GERMANY - Watson Wyatt Heissmann has called for revised German accounting standards, the so-called BilMoG bill, to be reversed as new accounting terms could lead to an enormous increase in German companies' pension obligations.

The consultancy said a change in the calculation of the discount rate, which is used to discount expected future payments to the present day, could increase obligations to as much as €30bn-€50bn.

On the initiative of the German federal bank, the discount rate under BilMoG would now no longer be determined using AA-rated bonds, as stated under the IFRS accounting standards, but would instead adopt zero coupon euro interest swaps. (See earlier IPE-story: HGB gets a facelift)
 
"Interest swaps are closer to an AAA rating, leading to a substantially lower discount rate," Watson Wyatt pointed out.

While at present the difference between a discount rate based on the interest rate swap curve and one based on AA bonds is at 150 basis points, the spread has historically been between 40 and 60 basis points.

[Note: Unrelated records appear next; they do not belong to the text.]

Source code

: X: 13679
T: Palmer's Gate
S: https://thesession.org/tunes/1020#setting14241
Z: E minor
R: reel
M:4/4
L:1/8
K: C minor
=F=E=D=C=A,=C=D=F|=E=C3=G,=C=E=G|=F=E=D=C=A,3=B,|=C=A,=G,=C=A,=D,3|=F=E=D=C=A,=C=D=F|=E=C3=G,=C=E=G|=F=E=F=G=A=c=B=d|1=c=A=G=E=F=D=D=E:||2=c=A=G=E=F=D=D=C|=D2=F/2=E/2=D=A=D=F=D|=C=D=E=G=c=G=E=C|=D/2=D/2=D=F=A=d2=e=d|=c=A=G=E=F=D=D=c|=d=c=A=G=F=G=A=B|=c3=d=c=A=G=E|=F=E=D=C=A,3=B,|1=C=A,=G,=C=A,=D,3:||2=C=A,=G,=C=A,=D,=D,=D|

"Assuming a long-term difference of 50 basis points, the additional charge to local German financial statements (for those not having to comply with IFRS) amounts at present to about €30bn to €50bn," estimated Alf Gohdes, managing director at Watson Wyatt.

The government's reasoning for changing the reference in the calculation is a yield curve could be determined more easily on the basis of interest rate swaps than on the basis of AA bonds, the interest rate swap market being deeper.

But Watson Wyatt officials fear there would be repercussions on the German economy so have urged the finance ministry to rethink the draft and stick with using AA bonds - a reference which has been used by German actuaries since the mid-80s and which is also widely used internationally.

Gohdes added interest swaps are used in the Netherlands "as a reference for reporting to the pension fund supervisor" but not in the actual accounts.

Furthermore,the UK's Accounting Standards Board proposed last summer to shift the reference rate for international accounting to "virtually risk free" bonds, eg gilts, "but interest swaps were not mentioned and the suggestion was met with little positive response", Gohdes told IPE. (See earlier IPE-story: ASB to reconsider risk-free discount-rate)

Gohdes pointed out no final deadline for the law was given yet but approved changes could be passed by April.